• Problem: Each of the records below must be reproduced exactly.

• Information:
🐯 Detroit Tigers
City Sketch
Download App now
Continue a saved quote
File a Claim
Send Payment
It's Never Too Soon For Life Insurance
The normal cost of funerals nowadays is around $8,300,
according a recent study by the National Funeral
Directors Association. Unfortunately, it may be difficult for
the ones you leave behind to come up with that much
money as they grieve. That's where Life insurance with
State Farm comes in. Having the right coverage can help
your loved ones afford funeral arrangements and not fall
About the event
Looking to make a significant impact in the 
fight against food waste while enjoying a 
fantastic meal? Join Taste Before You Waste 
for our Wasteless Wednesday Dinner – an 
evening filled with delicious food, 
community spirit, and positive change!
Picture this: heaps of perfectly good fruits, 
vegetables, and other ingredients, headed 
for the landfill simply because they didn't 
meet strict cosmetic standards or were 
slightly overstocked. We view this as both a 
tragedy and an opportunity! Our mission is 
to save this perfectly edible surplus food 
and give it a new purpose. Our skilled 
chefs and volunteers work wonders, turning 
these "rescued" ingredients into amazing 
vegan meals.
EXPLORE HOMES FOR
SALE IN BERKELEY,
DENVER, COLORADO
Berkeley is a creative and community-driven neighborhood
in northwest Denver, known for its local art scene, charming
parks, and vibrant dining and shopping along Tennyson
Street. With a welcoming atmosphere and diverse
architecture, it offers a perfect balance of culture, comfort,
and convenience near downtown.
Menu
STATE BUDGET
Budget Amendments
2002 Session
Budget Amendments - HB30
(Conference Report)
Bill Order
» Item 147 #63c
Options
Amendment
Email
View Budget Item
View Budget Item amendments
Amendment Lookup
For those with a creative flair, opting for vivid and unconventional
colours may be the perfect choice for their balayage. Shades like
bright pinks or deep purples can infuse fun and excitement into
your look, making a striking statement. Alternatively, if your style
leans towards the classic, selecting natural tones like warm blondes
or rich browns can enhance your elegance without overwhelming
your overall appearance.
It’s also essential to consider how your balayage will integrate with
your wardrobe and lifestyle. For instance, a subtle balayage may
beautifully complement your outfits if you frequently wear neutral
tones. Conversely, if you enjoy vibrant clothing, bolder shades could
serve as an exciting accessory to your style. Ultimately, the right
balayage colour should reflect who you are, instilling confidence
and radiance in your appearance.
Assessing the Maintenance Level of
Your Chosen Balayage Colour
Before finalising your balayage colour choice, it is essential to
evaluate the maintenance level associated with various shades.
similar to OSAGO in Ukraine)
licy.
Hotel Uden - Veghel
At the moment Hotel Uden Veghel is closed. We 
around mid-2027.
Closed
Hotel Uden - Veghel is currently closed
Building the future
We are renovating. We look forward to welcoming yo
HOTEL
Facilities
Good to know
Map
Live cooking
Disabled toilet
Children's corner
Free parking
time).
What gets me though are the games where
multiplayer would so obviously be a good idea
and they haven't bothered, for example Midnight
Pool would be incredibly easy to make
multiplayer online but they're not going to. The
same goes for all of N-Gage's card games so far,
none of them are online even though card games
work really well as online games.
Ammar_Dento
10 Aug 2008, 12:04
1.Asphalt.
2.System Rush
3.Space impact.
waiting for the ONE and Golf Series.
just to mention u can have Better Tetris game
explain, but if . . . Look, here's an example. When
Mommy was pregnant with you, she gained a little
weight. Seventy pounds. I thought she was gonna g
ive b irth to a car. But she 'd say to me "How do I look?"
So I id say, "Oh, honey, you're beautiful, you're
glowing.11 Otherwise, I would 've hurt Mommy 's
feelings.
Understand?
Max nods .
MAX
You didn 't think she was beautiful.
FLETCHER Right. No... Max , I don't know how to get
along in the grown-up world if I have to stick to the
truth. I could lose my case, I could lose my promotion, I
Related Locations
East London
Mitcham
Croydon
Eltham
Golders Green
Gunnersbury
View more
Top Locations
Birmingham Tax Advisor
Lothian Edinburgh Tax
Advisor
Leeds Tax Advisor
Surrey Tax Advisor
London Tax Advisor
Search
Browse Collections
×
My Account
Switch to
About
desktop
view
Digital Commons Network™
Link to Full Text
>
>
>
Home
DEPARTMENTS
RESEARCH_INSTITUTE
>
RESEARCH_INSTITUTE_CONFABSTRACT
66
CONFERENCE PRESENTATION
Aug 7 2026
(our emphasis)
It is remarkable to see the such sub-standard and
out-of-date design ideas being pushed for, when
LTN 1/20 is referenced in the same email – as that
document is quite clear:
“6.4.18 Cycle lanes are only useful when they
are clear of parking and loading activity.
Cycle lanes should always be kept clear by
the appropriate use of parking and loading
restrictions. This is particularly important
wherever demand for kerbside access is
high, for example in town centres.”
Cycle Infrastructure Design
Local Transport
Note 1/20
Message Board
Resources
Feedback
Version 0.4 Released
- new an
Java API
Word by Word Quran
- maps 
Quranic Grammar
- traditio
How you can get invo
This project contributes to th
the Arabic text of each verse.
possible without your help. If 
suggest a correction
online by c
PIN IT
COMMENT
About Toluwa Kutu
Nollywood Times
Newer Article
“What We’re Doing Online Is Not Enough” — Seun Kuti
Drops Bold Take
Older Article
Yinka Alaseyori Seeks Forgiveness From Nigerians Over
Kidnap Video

• Solution below:
🐯 Detroit Tigers
City Sketch
Download App now
Continue a saved quote
File a Claim
Send Payment
It's Never Too Soon For Life Insurance
The normal cost of funerals nowadays is around $8,300,
according a recent study by the National Funeral
Directors Association. Unfortunately, it may be difficult for
the ones you leave behind to come up with that much
money as they grieve. That's where Life insurance with
State Farm comes in. Having the right coverage can help
your loved ones afford funeral arrangements and not fall
About the event
Looking to make a significant impact in the 
fight against food waste while enjoying a 
fantastic meal? Join Taste Before You Waste 
for our Wasteless Wednesday Dinner – an 
evening filled with delicious food, 
community spirit, and positive change!
Picture this: heaps of perfectly good fruits, 
vegetables, and other ingredients, headed 
for the landfill simply because they didn't 
meet strict cosmetic standards or were 
slightly overstocked. We view this as both a 
tragedy and an opportunity! Our mission is 
to save this perfectly edible surplus food 
and give it a new purpose. Our skilled 
chefs and volunteers work wonders, turning 
these "rescued" ingredients into amazing 
vegan meals.
EXPLORE HOMES FOR
SALE IN BERKELEY,
DENVER, COLORADO
Berkeley is a creative and community-driven neighborhood
in northwest Denver, known for its local art scene, charming
parks, and vibrant dining and shopping along Tennyson
Street. With a welcoming atmosphere and diverse
architecture, it offers a perfect balance of culture, comfort,
and convenience near downtown.
Menu
STATE BUDGET
Budget Amendments
2002 Session
Budget Amendments - HB30
(Conference Report)
Bill Order
» Item 147 #63c
Options
Amendment
Email
View Budget Item
View Budget Item amendments
Amendment Lookup
For those with a creative flair, opting for vivid and unconventional
colours may be the perfect choice for their balayage. Shades like
bright pinks or deep purples can infuse fun and excitement into
your look, making a striking statement. Alternatively, if your style
leans towards the classic, selecting natural tones like warm blondes
or rich browns can enhance your elegance without overwhelming
your overall appearance.
It’s also essential to consider how your balayage will integrate with
your wardrobe and lifestyle. For instance, a subtle balayage may
beautifully complement your outfits if you frequently wear neutral
tones. Conversely, if you enjoy vibrant clothing, bolder shades could
serve as an exciting accessory to your style. Ultimately, the right
balayage colour should reflect who you are, instilling confidence
and radiance in your appearance.
Assessing the Maintenance Level of
Your Chosen Balayage Colour
Before finalising your balayage colour choice, it is essential to
evaluate the maintenance level associated with various shades.
similar to OSAGO in Ukraine)
licy.
Hotel Uden - Veghel
At the moment Hotel Uden Veghel is closed. We 
around mid-2027.
Closed
Hotel Uden - Veghel is currently closed
Building the future
We are renovating. We look forward to welcoming yo
HOTEL
Facilities
Good to know
Map
Live cooking
Disabled toilet
Children's corner
Free parking
time).
What gets me though are the games where
multiplayer would so obviously be a good idea
and they haven't bothered, for example Midnight
Pool would be incredibly easy to make
multiplayer online but they're not going to. The
same goes for all of N-Gage's card games so far,
none of them are online even though card games
work really well as online games.
Ammar_Dento
10 Aug 2008, 12:04
1.Asphalt.
2.System Rush
3.Space impact.
waiting for the ONE and Golf Series.
just to mention u can have Better Tetris game
explain, but if . . . Look, here's an example. When
Mommy was pregnant with you, she gained a little
weight. Seventy pounds. I thought she was gonna g
ive b irth to a car. But she 'd say to me "How do I look?"
So I id say, "Oh, honey, you're beautiful, you're
glowing.11 Otherwise, I would 've hurt Mommy 's
feelings.
Understand?
Max nods .
MAX
You didn 't think she was beautiful.
FLETCHER Right. No... Max , I don't know how to get
along in the grown-up world if I have to stick to the
truth. I could lose my case, I could lose my promotion, I
Related Locations
East London
Mitcham
Croydon
Eltham
Golders Green
Gunnersbury
View more
Top Locations
Birmingham Tax Advisor
Lothian Edinburgh Tax
Advisor
Leeds Tax Advisor
Surrey Tax Advisor
London Tax Advisor
Search
Browse Collections
×
My Account
Switch to
About
desktop
view
Digital Commons Network™
Link to Full Text
>
>
>
Home
DEPARTMENTS
RESEARCH_INSTITUTE
>
RESEARCH_INSTITUTE_CONFABSTRACT
66
CONFERENCE PRESENTATION
Aug 7 2026
(our emphasis)
It is remarkable to see the such sub-standard and
out-of-date design ideas being pushed for, when
LTN 1/20 is referenced in the same email – as that
document is quite clear:
“6.4.18 Cycle lanes are only useful when they
are clear of parking and loading activity.
Cycle lanes should always be kept clear by
the appropriate use of parking and loading
restrictions. This is particularly important
wherever demand for kerbside access is
high, for example in town centres.”
Cycle Infrastructure Design
Local Transport
Note 1/20
Message Board
Resources
Feedback
Version 0.4 Released
- new an
Java API
Word by Word Quran
- maps 
Quranic Grammar
- traditio
How you can get invo
This project contributes to th
the Arabic text of each verse.
possible without your help. If 
suggest a correction
online by c
PIN IT
COMMENT
About Toluwa Kutu
Nollywood Times
Newer Article
“What We’re Doing Online Is Not Enough” — Seun Kuti
Drops Bold Take
Older Article
Yinka Alaseyori Seeks Forgiveness From Nigerians Over
Kidnap Video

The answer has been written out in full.